The online courses appear to benefit the faculty as well. Kovacevic holds an appointment in biomedical engineering, a courtesy appointment in electrical and computer engineering, and is the director of the Center for Bio-Image Informatics. As a leading expert on wavelets, she travels frequently to speak at conferences, runs an active lab on the Pittsburgh campus, and physically lives in New York City.

While Kovacevic’s travel schedule may be heavier than some professors, that level of travel is becoming increasingly popular. It is not unusual for a professor to miss several lectures per semester due to travel — a phenomenon that could be mitigated by pre-recorded video lectures.

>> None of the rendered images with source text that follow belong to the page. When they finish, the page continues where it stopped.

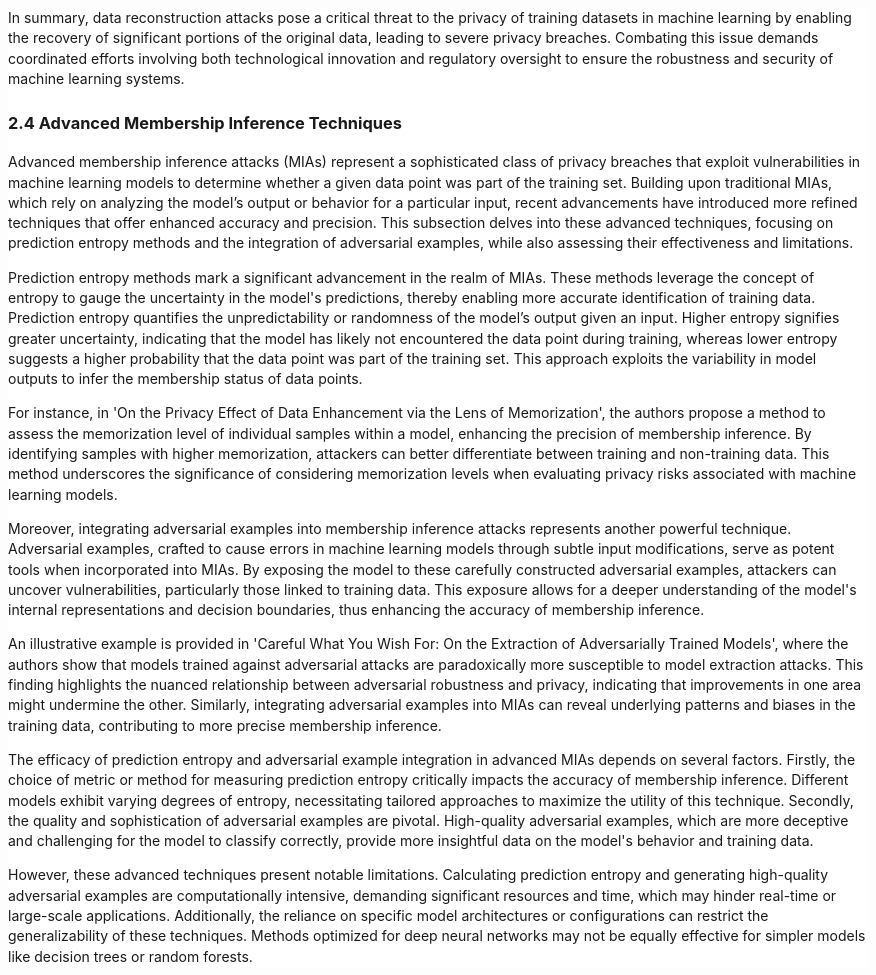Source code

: In summary, data reconstruction attacks pose a critical threat to the privacy of training datasets in machine learning by enabling the recovery of significant portions of the original data, leading to severe privacy breaches. Combating this issue demands coordinated efforts involving both technological innovation and regulatory oversight to ensure the robustness and security of machine learning systems.

### 2.4 Advanced Membership Inference Techniques

Advanced membership inference attacks (MIAs) represent a sophisticated class of privacy breaches that exploit vulnerabilities in machine learning models to determine whether a given data point was part of the training set. Building upon traditional MIAs, which rely on analyzing the model’s output or behavior for a particular input, recent advancements have introduced more refined techniques that offer enhanced accuracy and precision. This subsection delves into these advanced techniques, focusing on prediction entropy methods and the integration of adversarial examples, while also assessing their effectiveness and limitations.

Prediction entropy methods mark a significant advancement in the realm of MIAs. These methods leverage the concept of entropy to gauge the uncertainty in the model's predictions, thereby enabling more accurate identification of training data. Prediction entropy quantifies the unpredictability or randomness of the model’s output given an input. Higher entropy signifies greater uncertainty, indicating that the model has likely not encountered the data point during training, whereas lower entropy suggests a higher probability that the data point was part of the training set. This approach exploits the variability in model outputs to infer the membership status of data points.

For instance, in 'On the Privacy Effect of Data Enhancement via the Lens of Memorization', the authors propose a method to assess the memorization level of individual samples within a model, enhancing the precision of membership inference. By identifying samples with higher memorization, attackers can better differentiate between training and non-training data. This method underscores the significance of considering memorization levels when evaluating privacy risks associated with machine learning models.

Moreover, integrating adversarial examples into membership inference attacks represents another powerful technique. Adversarial examples, crafted to cause errors in machine learning models through subtle input modifications, serve as potent tools when incorporated into MIAs. By exposing the model to these carefully constructed adversarial examples, attackers can uncover vulnerabilities, particularly those linked to training data. This exposure allows for a deeper understanding of the model's internal representations and decision boundaries, thus enhancing the accuracy of membership inference.

An illustrative example is provided in 'Careful What You Wish For: On the Extraction of Adversarially Trained Models', where the authors show that models trained against adversarial attacks are paradoxically more susceptible to model extraction attacks. This finding highlights the nuanced relationship between adversarial robustness and privacy, indicating that improvements in one area might undermine the other. Similarly, integrating adversarial examples into MIAs can reveal underlying patterns and biases in the training data, contributing to more precise membership inference.

The efficacy of prediction entropy and adversarial example integration in advanced MIAs depends on several factors. Firstly, the choice of metric or method for measuring prediction entropy critically impacts the accuracy of membership inference. Different models exhibit varying degrees of entropy, necessitating tailored approaches to maximize the utility of this technique. Secondly, the quality and sophistication of adversarial examples are pivotal. High-quality adversarial examples, which are more deceptive and challenging for the model to classify correctly, provide more insightful data on the model's behavior and training data.

However, these advanced techniques present notable limitations. Calculating prediction entropy and generating high-quality adversarial examples are computationally intensive, demanding significant resources and time, which may hinder real-time or large-scale applications. Additionally, the reliance on specific model architectures or configurations can restrict the generalizability of these techniques. Methods optimized for deep neural networks may not be equally effective for simpler models like decision trees or random forests.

Since the spring, Kovacevic has chaired a committee to investigate “Technology Enhanced Quality Education” on behalf of the Carnegie Institute of Technology. She sees the potential for online education to engage students and make more content available to the public, but she does not want to take away some of the benefits of physical learning.

“The power of the campus is not what we learn, but the community we build,” said Kovacevic. But she believes that different levels of technology may be appropriate to optimize learning outcomes for different circumstances — depending on factors like the student population or faculty preferences.

Acatar, the company that powers Kovacevic’s course, began last year as a Carnegie Mellon startup. It provides an easily customizable approach for professors to create technology-enhanced courses, drawing not only on research and expertise from Carnegie Mellon, but also on technology from Carnegie Mellon’s eco-system of startups.

Acatar differs from the more popular providers of online content in both purpose and level of publicity. Andrew Ng’s (CS ’97) Machine Learning course has become the quintessential MOOC with more than 100,000 students enrolled last term. This course is 100 percent online so it can scale to huge class sizes and is a radical break from previous educational models.

Acatar, conversely, allows professors to choose what percentage of content to put online. This allows for the blended model recommended by the Department of Education but lacks the cachet of some magic educational bullet.

So does technology truly improve learning outcomes?

“Unfortunately, no one really knows,” wrote former Princeton University President William Bowen in his influential article on educational technology published in the Chronicle of Higher Education earlier this year.

However, this is just the question that President Suresh’s Simon Initiative aims to answer. As a core component, the initiative will amass high quality data sets on educational technology and share them with researchers, policy makers, and educators in a global setting.

The new initiative will continue Carnegie Mellon’s data-driven approach to educational technology. And perhaps by leveraging this data, the less well-known attempts at technology enhanced education like Kovacevic’s class or Acatar’s tools will be the educational technology with the most lasting impact.